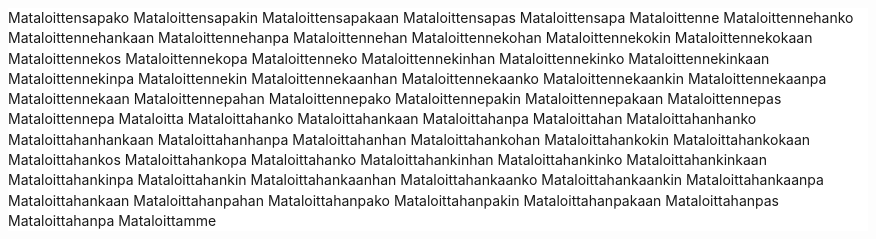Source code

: Mataloittensapako
Mataloittensapakin
Mataloittensapakaan
Mataloittensapas
Mataloittensapa
Mataloittenne
Mataloittennehanko
Mataloittennehankaan
Mataloittennehanpa
Mataloittennehan
Mataloittennekohan
Mataloittennekokin
Mataloittennekokaan
Mataloittennekos
Mataloittennekopa
Mataloittenneko
Mataloittennekinhan
Mataloittennekinko
Mataloittennekinkaan
Mataloittennekinpa
Mataloittennekin
Mataloittennekaanhan
Mataloittennekaanko
Mataloittennekaankin
Mataloittennekaanpa
Mataloittennekaan
Mataloittennepahan
Mataloittennepako
Mataloittennepakin
Mataloittennepakaan
Mataloittennepas
Mataloittennepa
Mataloitta
Mataloittahanko
Mataloittahankaan
Mataloittahanpa
Mataloittahan
Mataloittahanhanko
Mataloittahanhankaan
Mataloittahanhanpa
Mataloittahanhan
Mataloittahankohan
Mataloittahankokin
Mataloittahankokaan
Mataloittahankos
Mataloittahankopa
Mataloittahanko
Mataloittahankinhan
Mataloittahankinko
Mataloittahankinkaan
Mataloittahankinpa
Mataloittahankin
Mataloittahankaanhan
Mataloittahankaanko
Mataloittahankaankin
Mataloittahankaanpa
Mataloittahankaan
Mataloittahanpahan
Mataloittahanpako
Mataloittahanpakin
Mataloittahanpakaan
Mataloittahanpas
Mataloittahanpa
Mataloittamme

**REQUIRED WORK:**
Your task is a word-for-word transcription of the entries, leaving out all pictures.

**WRITTEN SOLUTION:**
Source code

: Mataloittensapako
Mataloittensapakin
Mataloittensapakaan
Mataloittensapas
Mataloittensapa
Mataloittenne
Mataloittennehanko
Mataloittennehankaan
Mataloittennehanpa
Mataloittennehan
Mataloittennekohan
Mataloittennekokin
Mataloittennekokaan
Mataloittennekos
Mataloittennekopa
Mataloittenneko
Mataloittennekinhan
Mataloittennekinko
Mataloittennekinkaan
Mataloittennekinpa
Mataloittennekin
Mataloittennekaanhan
Mataloittennekaanko
Mataloittennekaankin
Mataloittennekaanpa
Mataloittennekaan
Mataloittennepahan
Mataloittennepako
Mataloittennepakin
Mataloittennepakaan
Mataloittennepas
Mataloittennepa
Mataloitta
Mataloittahanko
Mataloittahankaan
Mataloittahanpa
Mataloittahan
Mataloittahanhanko
Mataloittahanhankaan
Mataloittahanhanpa
Mataloittahanhan
Mataloittahankohan
Mataloittahankokin
Mataloittahankokaan
Mataloittahankos
Mataloittahankopa
Mataloittahanko
Mataloittahankinhan
Mataloittahankinko
Mataloittahankinkaan
Mataloittahankinpa
Mataloittahankin
Mataloittahankaanhan
Mataloittahankaanko
Mataloittahankaankin
Mataloittahankaanpa
Mataloittahankaan
Mataloittahanpahan
Mataloittahanpako
Mataloittahanpakin
Mataloittahanpakaan
Mataloittahanpas
Mataloittahanpa
Mataloittamme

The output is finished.